* Extrait du document *
--------------------------------------------------
Le Prix John F. Richards pour « Slave in a Palanquin » de Nira Wickramasinghe

Le livre de Nira Wickramasinghe, Slave in a Palanquin, Colonial Servitude and Resistance in Sri Lanka vient d’être couronné par le Prix John F. Richards (USA) pour un ouvrage d’Histoire exceptionnel du Sud-Est asiatique rédigé en anglais. Il est décerné par l’American Historical Association.

- Publicité -

Je tiens à rappeler que la toute première approche critique de l’ouvrage de Wickramasinghe fut réalisée dans les colonnes du Forum. C’était une première mondiale (1).
Je connaissais les travaux de cette professeure qui enseigne à Leiden, depuis une rencontre académique sur l’engagisme à Glasgow. Marina Carter et de Crispin Bates, tous deux historiens explorant le coolie trade, étaient présents.

Je félicite la récipiendaire pour ce prix tant mérité.
En effet, j’avais été séduit par la méthodologie que Wickramasinghe a développée dans son ouvrage. Son projet était de mettre en évidence un récit minoré dans le « mainstream narrative » de l’esclavage, se démarquant à la fois de l’approche analytique en vogue dans les « Atlantic Studies » et aussi, des pensées binaires séparant les pages de servitude, notamment, celles de l’engagisme et de l’esclavage.
Cette méthodologie inclusive, complexe, articulant coolie trade et slave trade dans cette partie de l’océan Indien, constituait un travail pionnier, aspect que j’avais souligné. C’est certainement cela aussi qui a motivé le choix du jury américain du Prix John F. Richards.
Nira Wickramasinghe, un fin esprit qui marque l’historiographie de notre océan avec son ouvrage, cite volontiers ses sources avec précision et toute l’honnêteté intellectuelle que nous lui connaissons. Elle abonde dans le sens d’une poétique corallienne, dans une approche fluide des histoires, sans être limitée par des catégorisations essentialistes ou strictes.
--------------------------------------------------
* Données *
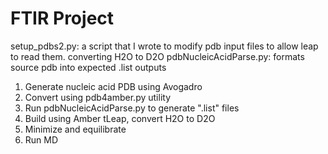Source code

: # FTIR Project

setup_pdbs2.py: a script that I wrote to modify pdb input files to allow leap to read them.
converting H2O to D2O
pdbNucleicAcidParse.py: formats source pdb into expected .list outputs

1. Generate nucleic acid PDB using Avogadro
2. Convert using pdb4amber.py utility
3. Run pdbNucleicAcidParse.py to generate ".list" files
4. Build using Amber tLeap, convert H2O to D2O
5. Minimize and equilibrate
6. Run MD
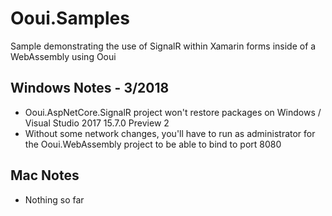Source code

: # Ooui.Samples
Sample demonstrating the use of SignalR within Xamarin forms inside of a WebAssembly using Ooui

## Windows Notes - 3/2018
* Ooui.AspNetCore.SignalR project won't restore packages on Windows / Visual Studio 2017 15.7.0 Preview 2
* Without some network changes, you'll have to run as administrator for the Ooui.WebAssembly project to be able to bind to port 8080

## Mac Notes
* Nothing so far
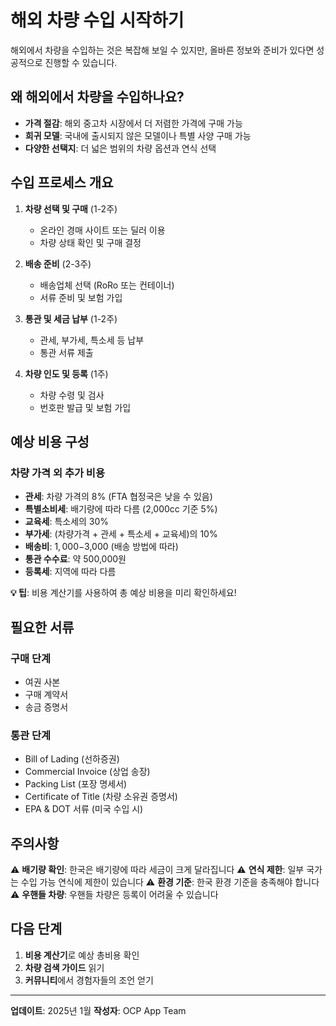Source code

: # 해외 차량 수입 시작하기

해외에서 차량을 수입하는 것은 복잡해 보일 수 있지만, 올바른 정보와 준비가 있다면 성공적으로 진행할 수 있습니다.

## 왜 해외에서 차량을 수입하나요?

- **가격 절감**: 해외 중고차 시장에서 더 저렴한 가격에 구매 가능
- **희귀 모델**: 국내에 출시되지 않은 모델이나 특별 사양 구매 가능
- **다양한 선택지**: 더 넓은 범위의 차량 옵션과 연식 선택

## 수입 프로세스 개요

1. **차량 선택 및 구매** (1-2주)
   - 온라인 경매 사이트 또는 딜러 이용
   - 차량 상태 확인 및 구매 결정

2. **배송 준비** (2-3주)
   - 배송업체 선택 (RoRo 또는 컨테이너)
   - 서류 준비 및 보험 가입

3. **통관 및 세금 납부** (1-2주)
   - 관세, 부가세, 특소세 등 납부
   - 통관 서류 제출

4. **차량 인도 및 등록** (1주)
   - 차량 수령 및 검사
   - 번호판 발급 및 보험 가입

## 예상 비용 구성

### 차량 가격 외 추가 비용

- **관세**: 차량 가격의 8% (FTA 협정국은 낮을 수 있음)
- **특별소비세**: 배기량에 따라 다름 (2,000cc 기준 5%)
- **교육세**: 특소세의 30%
- **부가세**: (차량가격 + 관세 + 특소세 + 교육세)의 10%
- **배송비**: $1,000-$3,000 (배송 방법에 따라)
- **통관 수수료**: 약 500,000원
- **등록세**: 지역에 따라 다름

**💡 팁**: 비용 계산기를 사용하여 총 예상 비용을 미리 확인하세요!

## 필요한 서류

### 구매 단계
- 여권 사본
- 구매 계약서
- 송금 증명서

### 통관 단계
- Bill of Lading (선하증권)
- Commercial Invoice (상업 송장)
- Packing List (포장 명세서)
- Certificate of Title (차량 소유권 증명서)
- EPA & DOT 서류 (미국 수입 시)

## 주의사항

⚠️ **배기량 확인**: 한국은 배기량에 따라 세금이 크게 달라집니다
⚠️ **연식 제한**: 일부 국가는 수입 가능 연식에 제한이 있습니다
⚠️ **환경 기준**: 한국 환경 기준을 충족해야 합니다
⚠️ **우핸들 차량**: 우핸들 차량은 등록이 어려울 수 있습니다

## 다음 단계

1. **비용 계산기**로 예상 총비용 확인
2. **차량 검색 가이드** 읽기
3. **커뮤니티**에서 경험자들의 조언 얻기

---

**업데이트**: 2025년 1월
**작성자**: OCP App Team
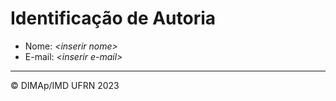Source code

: # Identificação de Autoria

- Nome: *\<inserir nome>*
- E-mail: *\<inserir e-mail>*

--------
&copy; DIMAp/IMD UFRN 2023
--------------------------------------------------
* Consignes *
1. D'après l'article sur le prix remis à Nira Wickramasinghe, quel organisme décerne le Prix John F. Richards ?
2. Prolongez l'article sur le prix remis à Nira Wickramasinghe en reprenant juste après sa dernière phrase.

* Réponses *
1. L'American Historical Association.

2.
Cette démarche, je le répète, notamment dans mon paradigme de l’engagisme inclusif, s’ouvre aux autres récits, en « récit partagé », pour citer Ricoeur. Cela me paraît essentiel, surtout que l’engagisme et l’esclavage ne peuvent plus être appréhendés comme des histoires séparées ou totalement étrangères l’une à l’autre. Wickramasinghe nous fait appréhender des chevauchements et des articulations qui font tomber des barrières entre ces deux histoires. Dans son livre, l’esclave se réfugie parfois dans l’engagisme pour se créer une entité plus libre et fluide.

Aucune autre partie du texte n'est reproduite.